作者
Pablo Moreno‐García,Flavia Montaño‐Centellas,Yu Liu,Evelin Y. Reyes-Mendez,Rohit Raj Jha,Robert Guralnick,Ryan A. Folk,Donald M. Waller,Kris Verheyen,Lander Baeten,Antoine Becker‐Scarpitta,Imre Berki,Markus Bernhardt‐Römermann,Jörg Brunet,Hans Van Calster,Markéta Chudomelová,Déborah Closset‐Kopp,Pieter De Frenne,Guillaume Decocq,Frank S. Gilliam,John‐Arvid Grytnes,Radim Hédl,Thilo Heinken,Bogdan Jaroszewicz,Martin Kopecký,Jonathan Lenoir,Martin Macek,Frantíšek Máliš,Tobias Naaf,Anna Orczewska,Petr Petřík,Kamila Reczyńska,Fride Høistad Schei,Wolfgang Schmidt,Alina Stachurska‐Swakoń,Tibor Standovár,Krzysztof Świerkosz,Balázs Teleki,Ondřej Vild,Daijiang Li
摘要
Biological nitrogen fixation is a fundamental part of ecosystem functioning. Anthropogenic nitrogen deposition and climate change may, however, limit the competitive advantage of nitrogen-fixing plants, leading to reduced relative diversity of nitrogen-fixing plants.
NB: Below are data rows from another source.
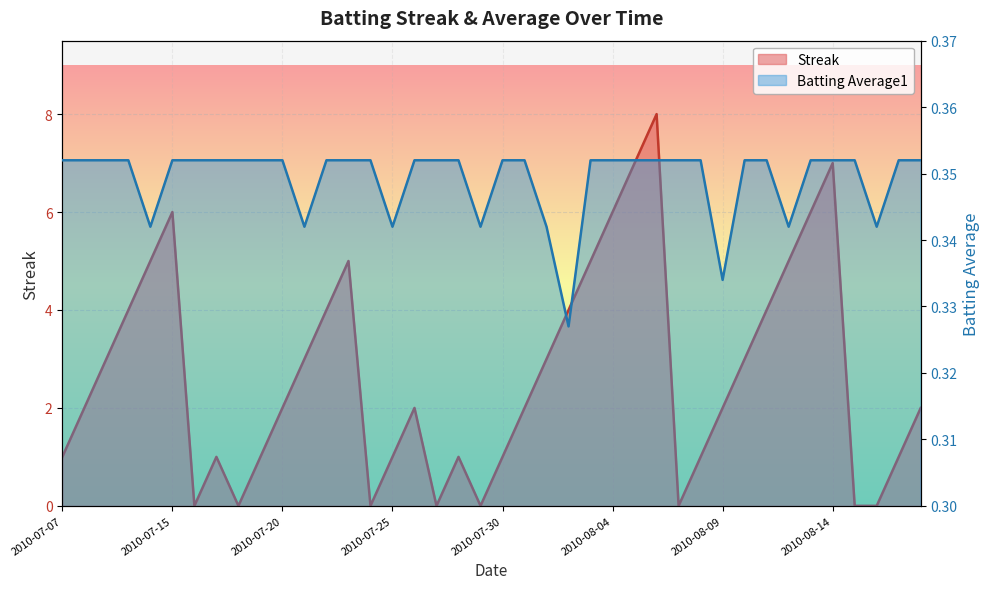

List the series in order of their peak value, lowest first.

Batting Average1, Streak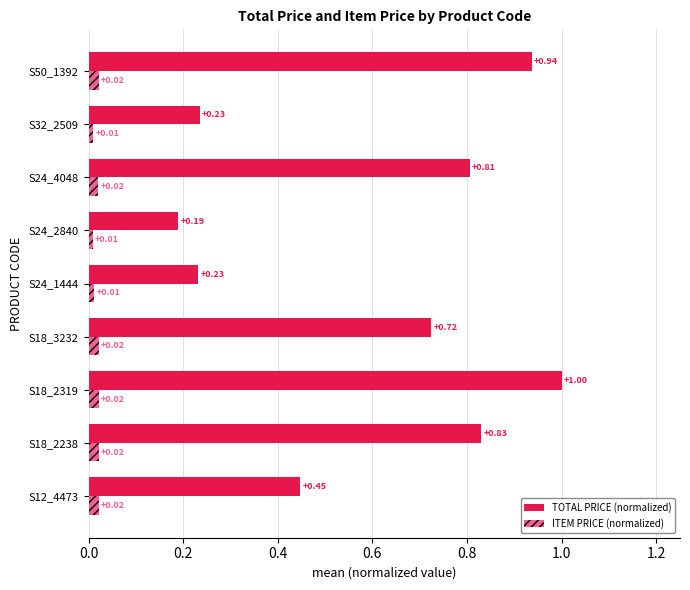

What is the sum of the TOTAL PRICE (normalized) values at S50_1392 and S12_4473?

1.4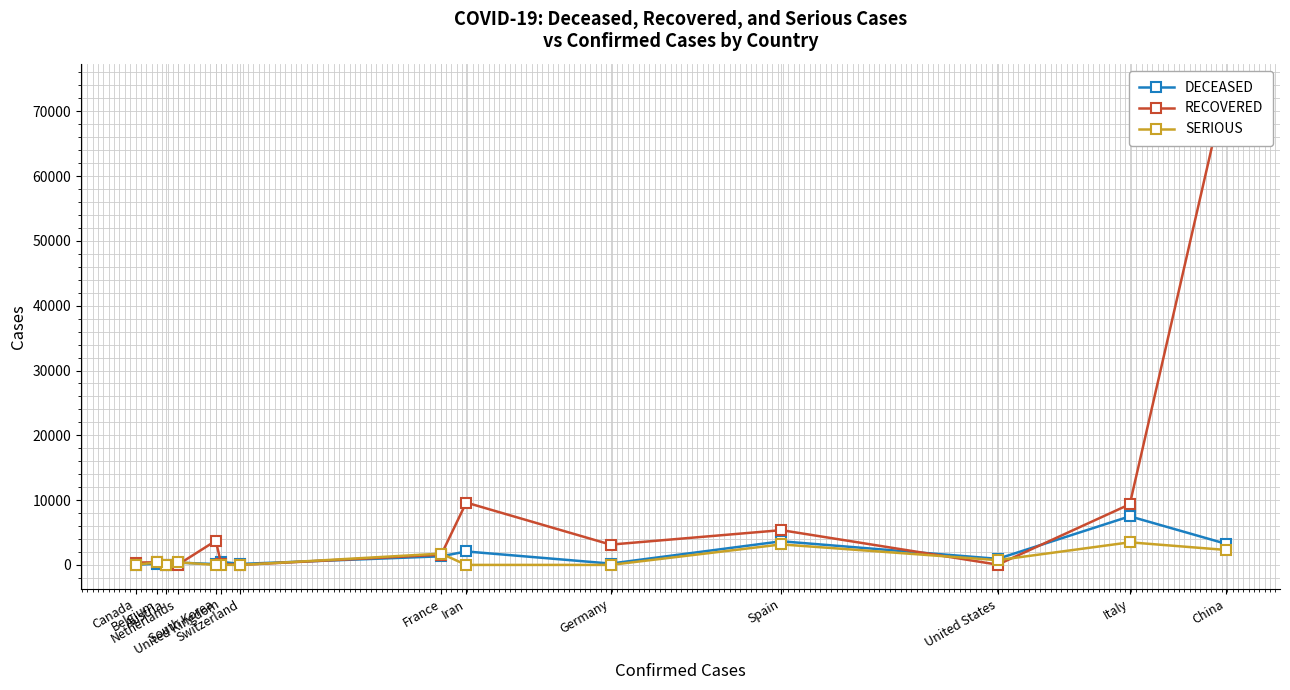

True or false: DECEASED has a value of 13 at Austria.

False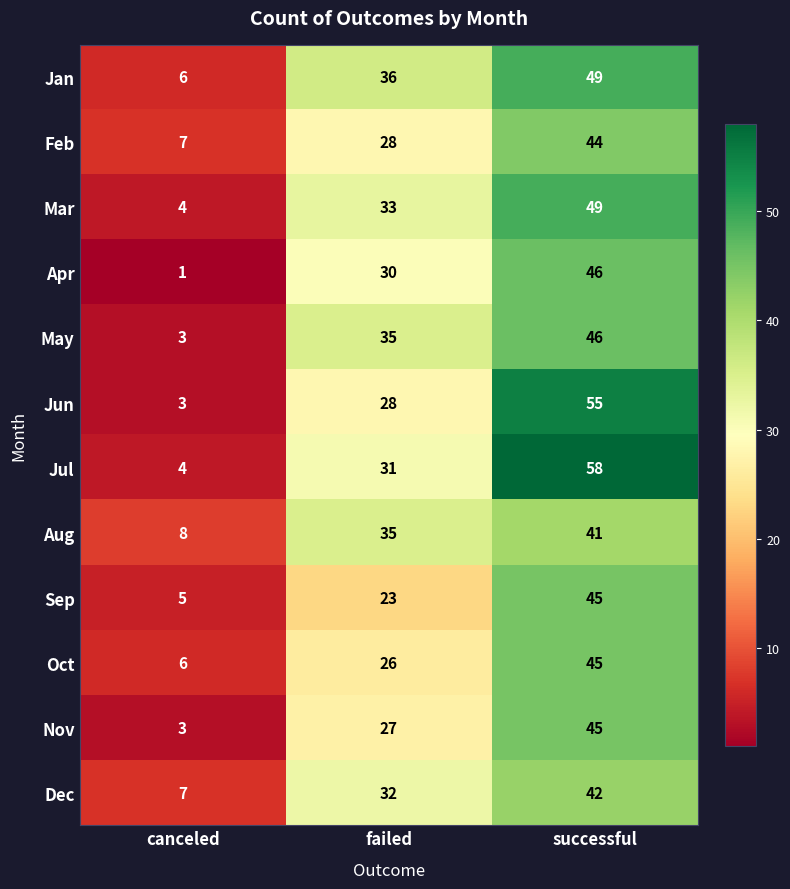

Which category has the lowest value across all series?

canceled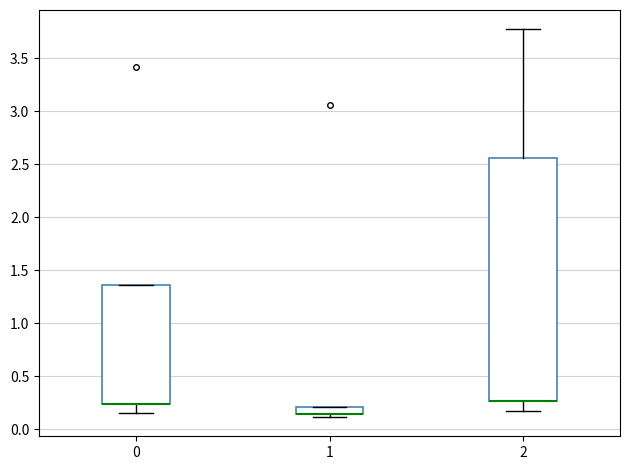

Which box is the tallest, from its lower edge to its upper edge?

2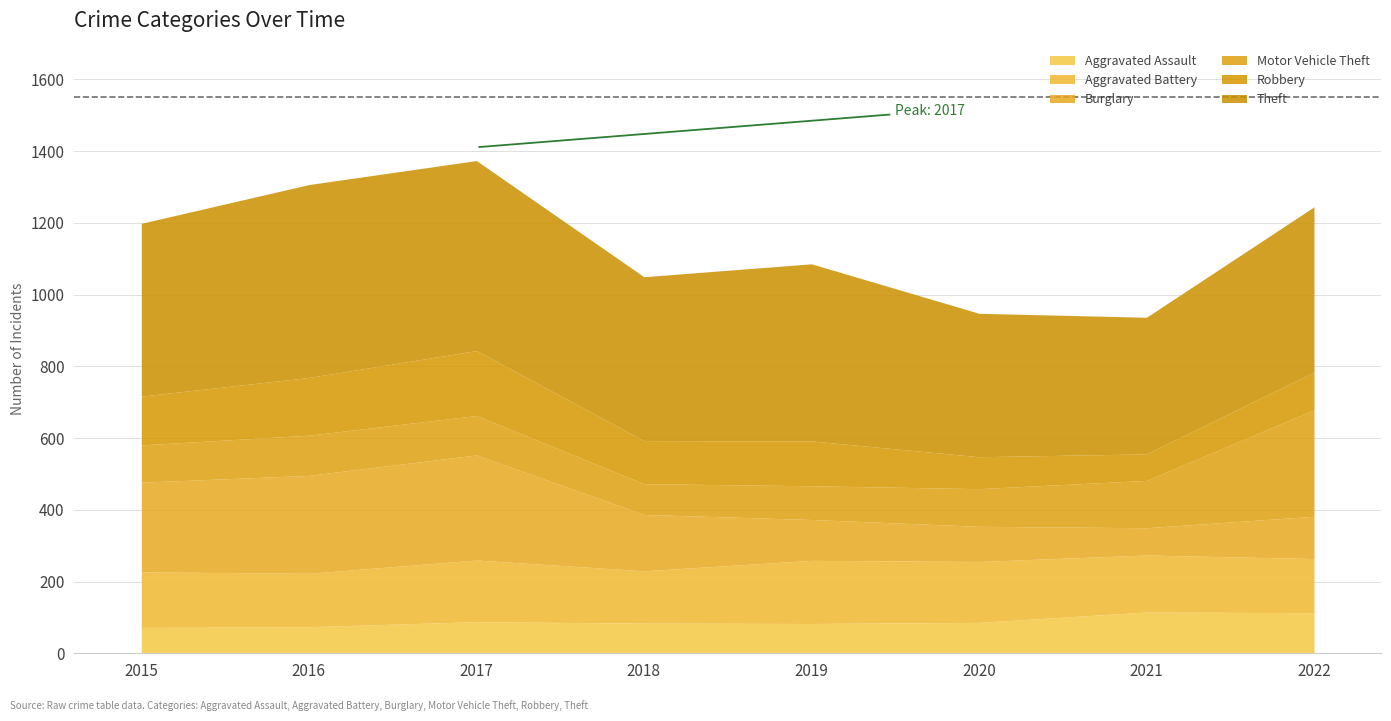

What value does the Aggravated Assault series have at 2021, to the nearest 5?

115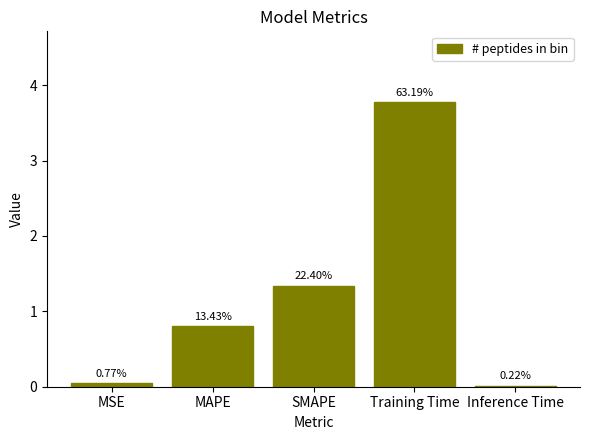

What is the difference between the maximum and minimum values?

3.8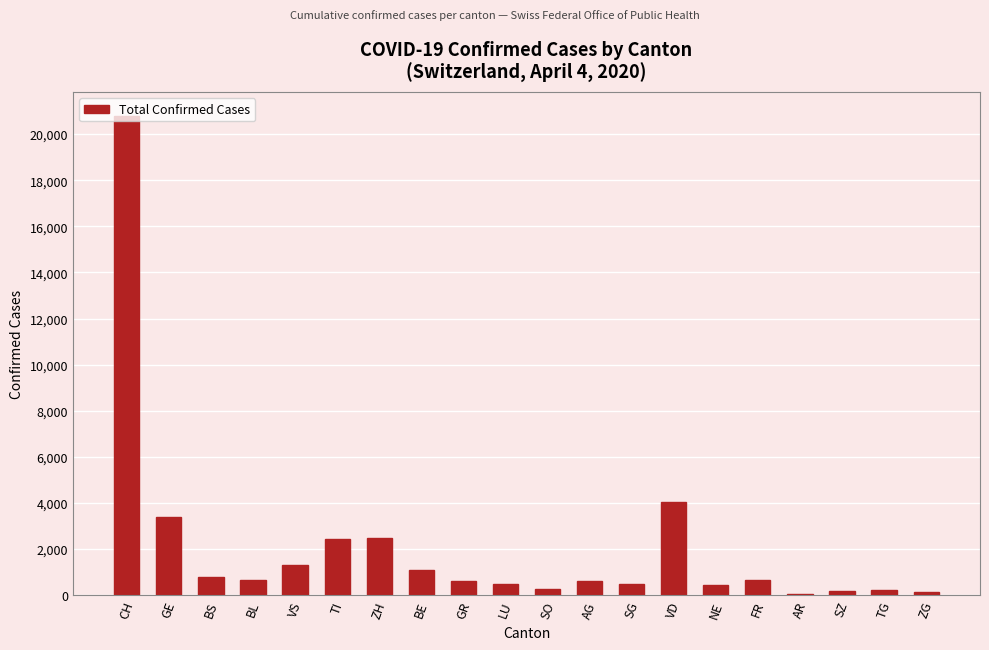

Where is the data nearest to the value 10427?

VD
Yet, assessments of changes of nitrogen-fixing plant long-term community diversity are rare. Here, we examine temporal trends in the diversity of nitrogen-fixing plants and their relationships with anthropogenic nitrogen deposition while accounting for changes in temperature and aridity. We used forest-floor vegetation resurveys of temperate forests in Europe and the United States spanning multiple decades. Nitrogen-fixer richness declined as nitrogen deposition increased over time but did not respond to changes in climate. Phylogenetic diversity also declined, as distinct lineages of N-fixers were lost between surveys, but the “winners” and “losers” among nitrogen-fixing lineages varied among study sites, suggesting that losses are context dependent. Anthropogenic nitrogen deposition reduces nitrogen-fixing plant diversity in ways that may strongly affect natural nitrogen fixation.